Camp is school by other means. Whether the kids love camp or hate it, parents crave the structured time. And the potholders.
Charlie Hailey has written a smart, fresh, and eminently packable guidebook to camp architecture — perfect for reading on the beach at Guantanamo Bay.
Entitled Camps: A Guide to 21st Century Space, the book floats the simple premise that camps define the temporary landscapes of globalization and mobilization. (Build quickly, travel light, and keep moving.) Meanwhile, “Camp” itself is a Big Tent Term that zones the the dream of self-discovery by means of marshmallows alongside the dark disciplinary barracks of ethnic cleansing, environmental catastrophe, and the war on terror. Bambi goes to Buchenwald.

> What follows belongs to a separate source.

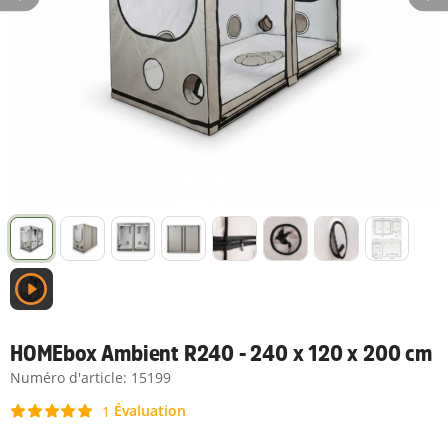
HOMEbox Ambient R240 - 240 x 120 x 200 cm
Numéro d'article:
15199
Évaluation
1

This MIT production is attractively designed by Emily Gutheinz to evoke the field guides of yore. The volume bears a a Kraft paper jacket, an exposed binding, and small reference-style photos and drawings throughout.
Gutheinz handles the theming with a light touch, like a Girl Scout earning her Grunge badge. And Charlie Hailey approaches theory the same way, writing about Giorgio Agamben with the scurrying style of a kid penning a postcard from the “periodic autonomous zone” of a neo-Marxist computer camp.
The summer destination of choice in my household has been Camp Gilboa, part of a socialist-Zionist youth movement whose roots go back to the founding of the state of Israel, a nation whose history could be defined as a long and bitter engagement with the challenges of encampment (from Exodus to Gaza). My daughter Lucy, age 9,when gently inducted into the facts of the Holocaust, replied, “Jewish children go to nicer camps now, don’t they?” Mine certainly do.
FOOTNOTE: I first read about the book in the LA Times.